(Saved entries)
----------------------------------------

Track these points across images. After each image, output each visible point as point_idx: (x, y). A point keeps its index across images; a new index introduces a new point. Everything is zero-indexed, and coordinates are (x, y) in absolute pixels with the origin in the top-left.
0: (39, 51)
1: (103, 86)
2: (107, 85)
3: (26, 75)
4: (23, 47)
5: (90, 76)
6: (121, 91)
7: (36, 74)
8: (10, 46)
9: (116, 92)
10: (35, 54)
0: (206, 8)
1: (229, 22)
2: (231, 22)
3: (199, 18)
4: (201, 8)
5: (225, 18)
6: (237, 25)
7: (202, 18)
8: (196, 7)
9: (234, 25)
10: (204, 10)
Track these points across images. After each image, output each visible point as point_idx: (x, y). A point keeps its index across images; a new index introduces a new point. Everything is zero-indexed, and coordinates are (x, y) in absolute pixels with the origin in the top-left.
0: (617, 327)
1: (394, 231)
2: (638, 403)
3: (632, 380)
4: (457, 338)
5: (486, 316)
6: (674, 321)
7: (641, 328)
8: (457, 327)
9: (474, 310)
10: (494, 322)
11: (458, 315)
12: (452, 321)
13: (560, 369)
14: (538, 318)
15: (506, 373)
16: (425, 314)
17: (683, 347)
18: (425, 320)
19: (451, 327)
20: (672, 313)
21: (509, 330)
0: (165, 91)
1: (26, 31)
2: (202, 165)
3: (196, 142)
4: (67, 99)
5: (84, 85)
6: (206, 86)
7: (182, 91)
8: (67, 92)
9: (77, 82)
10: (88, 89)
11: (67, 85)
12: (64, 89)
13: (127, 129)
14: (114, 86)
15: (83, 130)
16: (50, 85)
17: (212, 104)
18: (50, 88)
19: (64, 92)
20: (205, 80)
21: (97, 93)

----------------------------------------

## What you need to do
Leave out every line above except those from the line with "7: (641, 328)" up to and including the line with "20: (672, 313)", and copy those exactly.

## Written answer
7: (641, 328)
8: (457, 327)
9: (474, 310)
10: (494, 322)
11: (458, 315)
12: (452, 321)
13: (560, 369)
14: (538, 318)
15: (506, 373)
16: (425, 314)
17: (683, 347)
18: (425, 320)
19: (451, 327)
20: (672, 313)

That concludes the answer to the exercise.